Despite looming higher tariffs, U.S. wine exports to China increased 14 percent in value for the first half of this year, compared with that pace last year, according to a San Francisco-based industry advocacy group Wednesday.

Exports to that large Far East market were $38.4 million January through June, according to the Wine Institute. That's a fraction of the $708 million in U.S. wine shipped worldwide during that period, but growth in the emerging market was stronger than the 2.7 percent rise in global value for the period.

But export volume to China was slower in the first half, up 1.04 percent, totaling 804,551 9-liter standard cases. Worldwide volume during that time was up 1.7 percent, to 21.3 million 9-liter standard cases.

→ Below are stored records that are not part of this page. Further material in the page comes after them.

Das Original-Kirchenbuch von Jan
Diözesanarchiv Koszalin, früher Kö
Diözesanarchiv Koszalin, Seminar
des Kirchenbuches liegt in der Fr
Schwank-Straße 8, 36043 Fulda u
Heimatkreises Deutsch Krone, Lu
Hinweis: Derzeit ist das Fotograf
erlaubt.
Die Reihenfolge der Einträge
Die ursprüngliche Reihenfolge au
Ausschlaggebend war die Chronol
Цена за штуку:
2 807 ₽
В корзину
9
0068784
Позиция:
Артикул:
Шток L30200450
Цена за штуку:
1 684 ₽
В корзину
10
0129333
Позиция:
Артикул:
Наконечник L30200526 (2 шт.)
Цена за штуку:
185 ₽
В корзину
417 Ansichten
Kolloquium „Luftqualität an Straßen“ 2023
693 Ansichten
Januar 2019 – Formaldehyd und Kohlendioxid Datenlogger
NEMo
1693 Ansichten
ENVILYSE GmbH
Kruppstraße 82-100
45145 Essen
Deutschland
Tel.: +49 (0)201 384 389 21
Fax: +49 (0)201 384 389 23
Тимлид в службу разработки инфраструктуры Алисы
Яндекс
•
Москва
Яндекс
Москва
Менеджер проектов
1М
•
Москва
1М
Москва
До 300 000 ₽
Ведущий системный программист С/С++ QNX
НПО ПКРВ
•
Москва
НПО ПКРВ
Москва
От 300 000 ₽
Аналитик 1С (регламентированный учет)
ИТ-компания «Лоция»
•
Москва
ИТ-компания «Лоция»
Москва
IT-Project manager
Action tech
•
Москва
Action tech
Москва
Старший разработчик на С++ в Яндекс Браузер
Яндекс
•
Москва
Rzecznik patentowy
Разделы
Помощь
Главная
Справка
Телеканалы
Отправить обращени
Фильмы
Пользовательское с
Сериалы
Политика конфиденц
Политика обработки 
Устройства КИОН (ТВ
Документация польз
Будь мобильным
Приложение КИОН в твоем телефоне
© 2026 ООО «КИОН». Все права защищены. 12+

Total U.S. wine exports to China for all of last year were $78.7 million, down 3.45 percent from 2016, and amounted to 1.65 million cases, off by 4.51 percent. China, including Hong Kong, was the third-largest market for U.S. wine exports last year by value and volume, after the European Union and Canada.

“While increased tariffs are challenging, Chinese consumers are clearly attracted to California wines and appreciate the high quality and great diversity of wines from the Golden State,” said Linsey Gallagher, vice president of international marketing, in a statement.

China and the U.S. have been turning up the heat on their trade relationship, the institute noted. China threatened to impose an additional 25 percent retaliatory tariff on U.S. wine exports on Aug. 3 in response to a U.S. proposal to increase tariffs on imports of Chinese goods related to intellectual property.

The proposed tariff on bottled wine would be added to the 15 percent retaliatory tariff for U.S. government actions on Chinese steel and aluminum imports enacted in April.

Bulk-wine imports would face an additional 10 percent tariff. The retaliatory tariffs could go into effect if the U.S. places additional tariffs on Chinese goods entering the U.S. market.

About 90 percent of U.S. exports to China come from California, according to the organization.

The group touted its California Wine Export Program activities in China:

* California Wines educational master classes in several second- and third-tier markets.

* Greater China Vintner Tour in October, with stops in Hong Kong, Macau, Guangzhou, Shanghai, Chengdu, Wuhan, Taipei and Tokyo.

* A "strong presence" at the ProWine China trade show in Shanghai Nov. 13-15 and at the Tang Jia Hui Trade Show in Chengdu early next year, March 26-28.